The decomposition goes as follows:

• Express the fraction in terms of simpler, easily integrable components.
• Integrate each component individually to find the primitive function.

Using partial fractions helps navigate through otherwise complex integrals and is a perfect fit during the integration part of solving differential equations.

Integration is the process of finding functions given their derivatives.
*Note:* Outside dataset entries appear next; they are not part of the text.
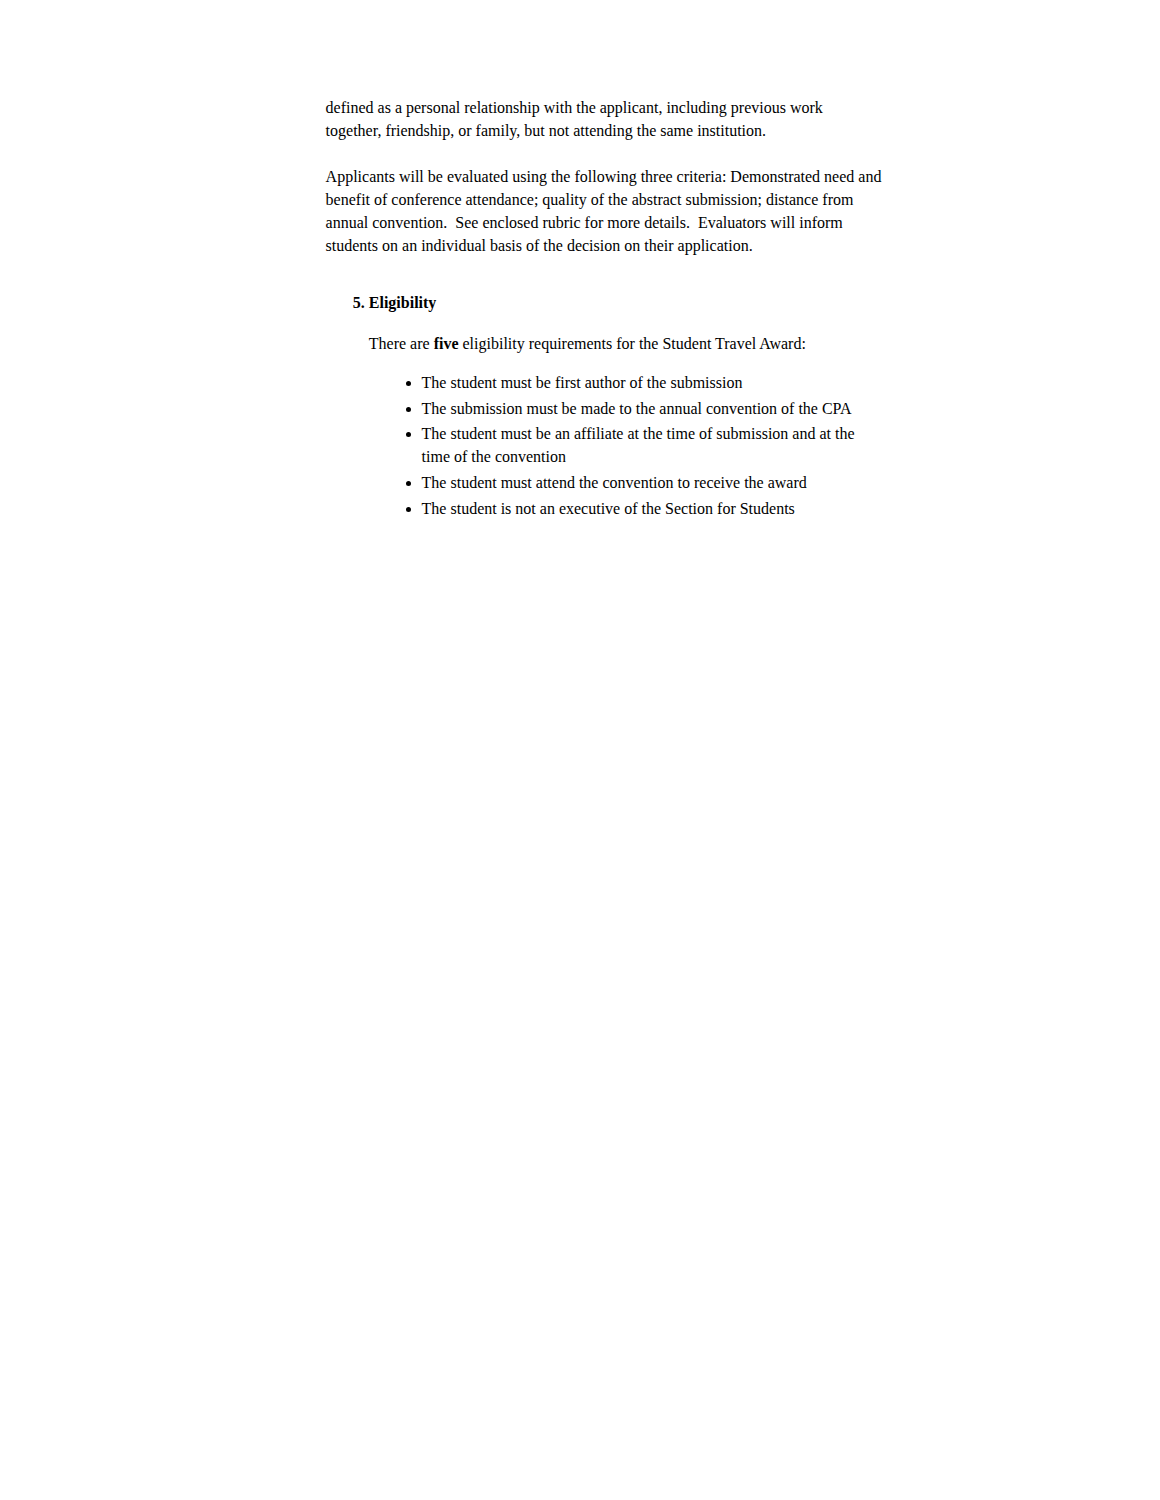defined as a personal relationship with the applicant, including previous work together, friendship, or family, but not attending the same institution.
Applicants will be evaluated using the following three criteria: Demonstrated need and benefit of conference attendance; quality of the abstract submission; distance from annual convention. See enclosed rubric for more details. Evaluators will inform students on an individual basis of the decision on their application.
Eligibility
There are five eligibility requirements for the Student Travel Award:
The student must be first author of the submission
The submission must be made to the annual convention of the CPA
The student must be an affiliate at the time of submission and at the time of the convention
The student must attend the convention to receive the award
The student is not an executive of the Section for Students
It is the reverse operation of differentiation – integral calculus forms a core part of solving differential equations.
For our problem, once we've decomposed the left-side fraction into simpler terms:\[ \int \left( \frac{1}{f} + \frac{1}{1-f} \right) df \]The integration becomes:\[ \ln|f| - \ln|1-f| \]The process of integrating each component involves recognizing forms that directly translate into logarithmic functions, based on standard integration tables.
Key points to remember while integrating:

• Identify and simplify the integral structure.
• Utilize known integrals, such as logarithmic integrals for fractions like \( \frac{1}{x} \).
• Ensure constants of integration are included where necessary.

In the solution steps, integration allows us to express the relationship between \( f(x) \) and \( x \), leading us to ultimately solve for the function based on given initial conditions.